Soweit die Beschwerdeführerin die Zurückweisung der Berufung aus dem Grunde bekämpft, es seien die sonst von ihr gegen das Bauvorhaben gerichteten Einwendungen zu Unrecht nicht protokolliert worden bzw. die Ermittlungen zur angenommenen Richtigkeit des Protokolles seien ungenügend, wird damit ein Verfahrensfehler geltend gemacht, dessen Wesentlichkeit dargelegt werden muss. Indem die Beschwerdeführerin meint, es seien die anderen anwesenden Personen dazu nicht einvernommen worden, kommt sie diesem Erfordernis in der Beschwerde nicht nach. Die Beweiswürdigung der Berufungsbehörde wie der Berufungsbehörde auf Grund der diesbezüglich eingeholten Ermittlungen zu der Frage der Vollständigkeit des Protokolles kann im Zusammenhalt mit § 15 AVG nicht als unschlüssig erkannt werden. Die Zurückweisung der Berufung mangels Parteistellung war somit in Bezug auf das übrige Berufungsvorbringen zutreffend, wobei diese Entscheidung in § 42 Abs. 1 und 2 AVG und nicht in § 27 Abs. 1 Stmk. BauG (dem gemäß § 82 Abs. 7 AVG in der Fassung der angeführten AVG-Novelle derogiert wurde) seine gesetzliche Grundlage hatte.

Abschließend wird festgestellt, dass eine der erteilten Baubewilligung nicht entsprechende Hühnerhaltung in dem Raum des verfahrensgegenständlichen umzubauenden Wirtschaftsgebäudes im Obergeschoß nicht Gegenstand eines Baubewilligungsverfahrens, sondern allenfalls eines baupolizeilichen Verfahrens wäre. Weiters konnte bei dem vorliegenden Bauvorhaben nur der in dem vom Projekt betroffenen Wirtschaftsgebäude befindliche Hühnerstall im Obergeschoß im Hinblick auf die aufgetragene Änderung der dazu gehörigen Lüftungsanlage von Bedeutung sein. Die weiteren sich auf dem Baugrundstück befindenden Hühnerställe und deren Emissionen waren nicht Gegenstand dieses Bauverfahrens.
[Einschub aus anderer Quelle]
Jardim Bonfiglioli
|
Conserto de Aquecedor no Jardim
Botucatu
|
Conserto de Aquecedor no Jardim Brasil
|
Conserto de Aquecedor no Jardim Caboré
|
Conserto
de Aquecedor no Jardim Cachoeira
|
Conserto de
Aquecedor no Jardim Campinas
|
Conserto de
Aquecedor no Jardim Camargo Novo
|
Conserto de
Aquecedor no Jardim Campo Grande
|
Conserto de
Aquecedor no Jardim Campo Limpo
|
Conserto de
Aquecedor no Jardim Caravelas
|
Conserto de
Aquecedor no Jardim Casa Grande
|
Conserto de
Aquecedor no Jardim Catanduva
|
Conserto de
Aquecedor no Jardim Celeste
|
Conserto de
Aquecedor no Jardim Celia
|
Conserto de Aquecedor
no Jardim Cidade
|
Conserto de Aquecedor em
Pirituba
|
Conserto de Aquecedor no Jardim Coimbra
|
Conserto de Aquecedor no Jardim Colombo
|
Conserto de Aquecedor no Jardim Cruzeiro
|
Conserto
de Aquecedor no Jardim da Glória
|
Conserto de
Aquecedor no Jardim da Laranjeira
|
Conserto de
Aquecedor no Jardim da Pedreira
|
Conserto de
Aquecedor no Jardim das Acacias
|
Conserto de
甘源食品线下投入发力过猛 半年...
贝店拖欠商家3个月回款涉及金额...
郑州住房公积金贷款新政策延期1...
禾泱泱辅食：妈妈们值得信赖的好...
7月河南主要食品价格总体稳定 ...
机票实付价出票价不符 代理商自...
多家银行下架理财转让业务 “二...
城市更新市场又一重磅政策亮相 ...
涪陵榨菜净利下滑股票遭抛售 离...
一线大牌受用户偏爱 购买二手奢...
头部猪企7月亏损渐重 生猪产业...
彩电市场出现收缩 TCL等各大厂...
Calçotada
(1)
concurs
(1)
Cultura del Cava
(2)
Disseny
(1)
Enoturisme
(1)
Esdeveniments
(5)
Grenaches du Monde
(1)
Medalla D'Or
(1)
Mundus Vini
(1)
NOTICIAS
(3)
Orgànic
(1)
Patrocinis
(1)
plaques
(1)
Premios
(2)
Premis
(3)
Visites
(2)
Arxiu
Indem die belangte Behörde die aufgezeigte Rechtswidrigkeit des Berufungsbescheides nicht aufgegriffen hat, belastete sie den angefochtenen Bescheid mit Rechtswidrigkeit des Inhaltes, weshalb der angefochtene Bescheid gemäß § 42 Abs. 2 Z. 1 VwGG aufzuheben war. Eine bloß teilweise Aufhebung kam im Hinblick auf die Untrennbarkeit des als rechtswidrig erkannten Ausspruches des Berufungsbescheides nicht in Betracht.

Der Ausspruch über den Aufwandersatz gründet sich auf die §§ 47 ff VwGG i.V.m. der Verordnung BGBl. II Nr. 501/2001.